I don’t typically review young adult (YA) fantasy here, but I felt compelled to muse a little on Jaclyn Moriarty’s entertaining A corner of white, the first book in The colours of Madeleine trilogy. There is a crack between worlds, joining our world with the Kingdom of Cello. Most cracks are filled-in by those on the Cello side before they grow, and the penalty for not reporting a crack is death.
Madeleine Tully is a once-privileged teenage girl who has run away with her mother from a wealthy father in Paris to a life of home-schooled struggle in Cambridge, England, where she is confronted with the increasingly disturbed behaviour of her seriously ill mother, Holly. Elliot Baranski lives in Bonfire, Cello. He’s a boy of similar age who is trying to piece together the mysterious circumstances of his father’s disappearance a year ago. And he is not the only missing person. Cello is a strange place in which different Colours have different influences on the populace. Some make people goal-oriented; others make them fall in love; others maim and kill. Seasons come and go when they feel like it. There are also ‘Wandering Hostiles’ who are against the incumbent royal family. And there are very unusual and distinct districts that add flavour to the mix as well.

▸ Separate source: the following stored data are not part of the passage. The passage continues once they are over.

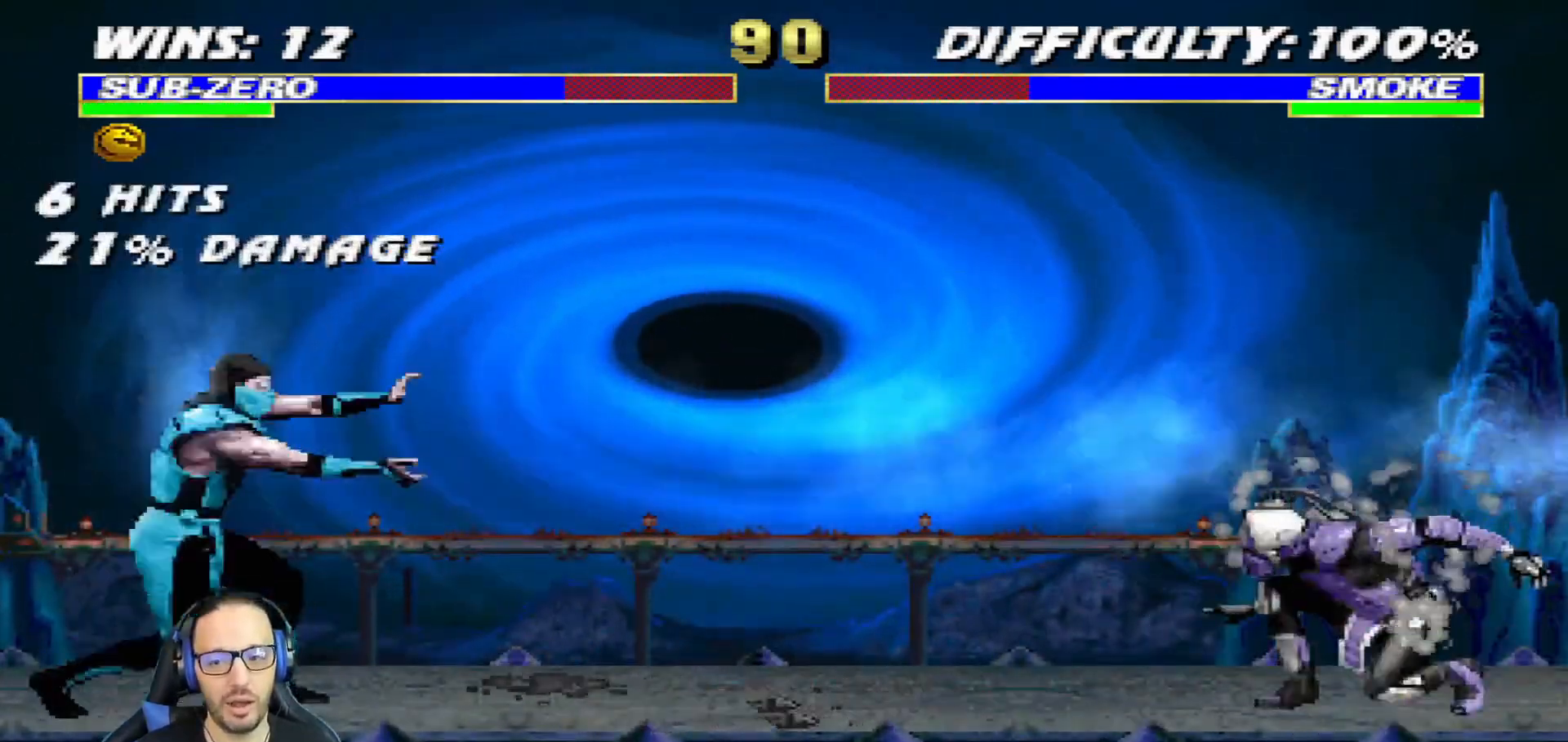
{"buttons": ["CIRCLE", "L1", "DPAD_UP", "DPAD_RIGHT"], "left_stick": "center", "right_stick": "center"}
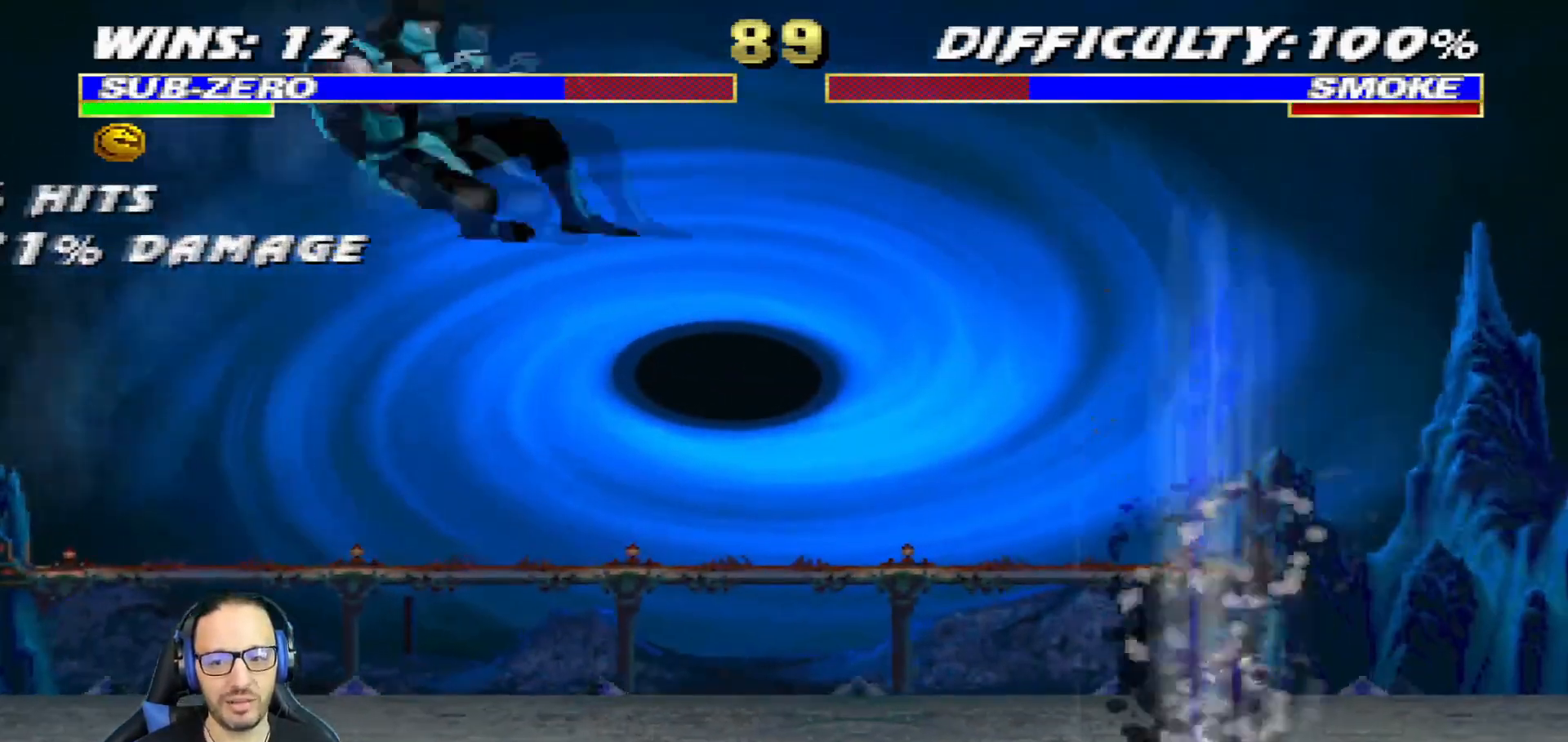
{"buttons": [], "left_stick": "center", "right_stick": "center", "events": [[17, "DPAD_RIGHT", "up"], [17, "DPAD_UP", "up"], [33, "CIRCLE", "up"], [33, "L1", "up"], [84, "CIRCLE", "down"], [100, "R1", "down"], [150, "CIRCLE", "up"], [417, "R1", "up"]]}
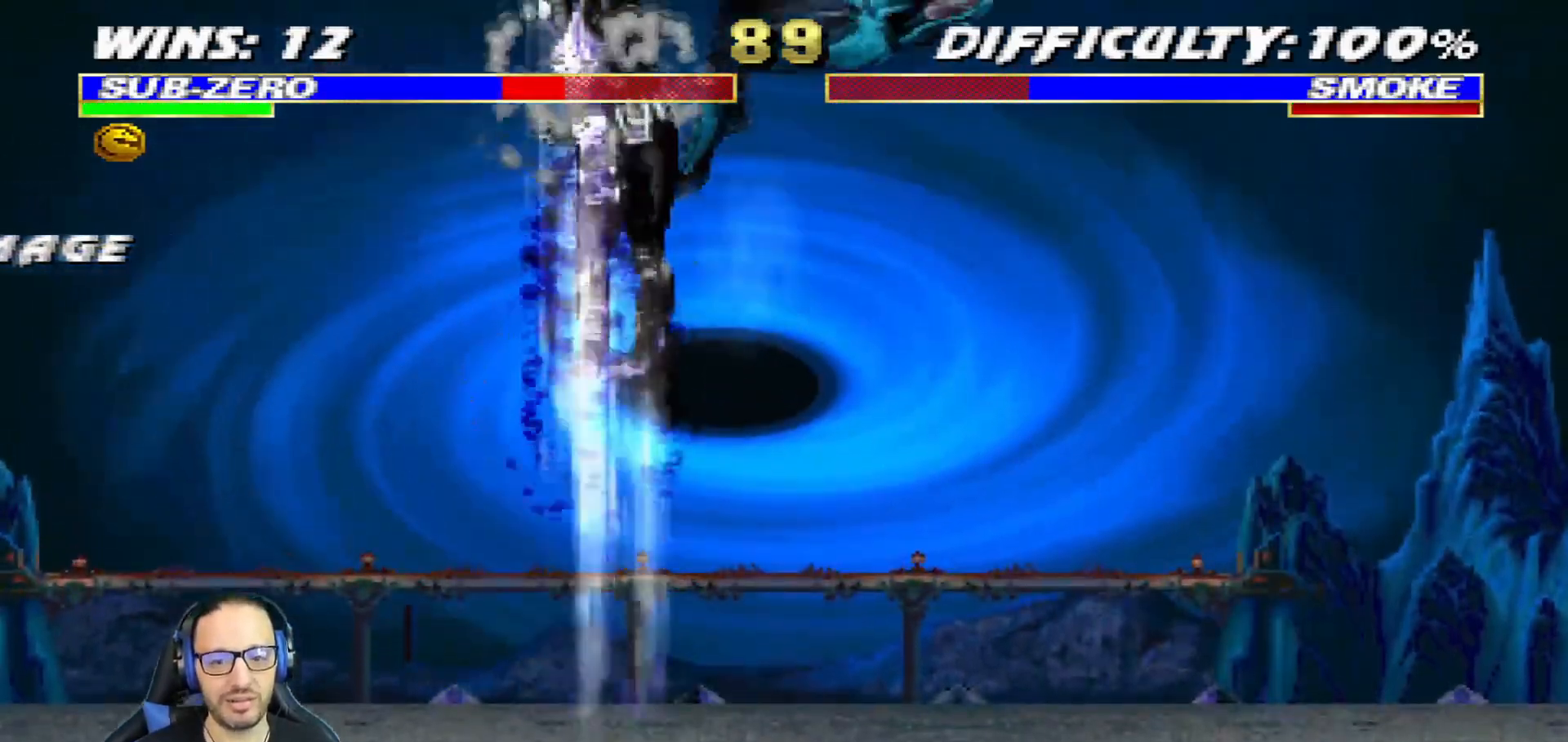
{"buttons": ["L1", "R1", "DPAD_DOWN", "DPAD_RIGHT"], "left_stick": "center", "right_stick": "center", "events": [[33, "DPAD_DOWN", "down"], [50, "DPAD_RIGHT", "down"], [50, "L1", "down"], [200, "L1", "up"], [217, "DPAD_RIGHT", "up"], [250, "L1", "down"], [267, "R1", "down"], [283, "DPAD_RIGHT", "down"]]}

The crack between the two worlds is discovered by Elliot and Madeleine, and soon letters are being passed back and forth between them that draw them together as they come of age and seek solutions to these and other problems affecting not just them but the fabric of their communities. At first Madeleine doubts the existence of Cello, and Elliot spends a bit of time convincing her of its existence. The people of Cello know about the World, although there information is a little dated, but because of the consequences of not reporting a crack, most are filled-in promptly.
There is a cast of friends on both sides, as well as outsiders seeking welcomes, and others seeking answers to failed crops and the reasons for why the magical Butterfly Child that Elliot has caught is failing to remedy the farms’ ills. There are also some very strange royals in the Kingdom of Cello, some of whom are on a tour of the districts and provide humorous and odd reports on their travels. Some of these plot strands seem superfluous until they are expertly brought together by Moriarty in wonderful plotting that certainly satisfies readers of this book and serves to set-up the rest of the trilogy.
Given we’re fast approaching the festive season, keep A corner of white in mind for those younger readers in your life. Although the science behind the cracks that join the Kingdom of Cello with ‘the World’ is not explained, there are many other bits of science that are, such as the science of Isaac Newton, colours, gravity, computing and on. And Lord Byron gets a role too. Younger readers will love the intrigue, the letters, the science both explained and unexplained. Those of us who (still) haven’t grown up will find elements to enjoy too.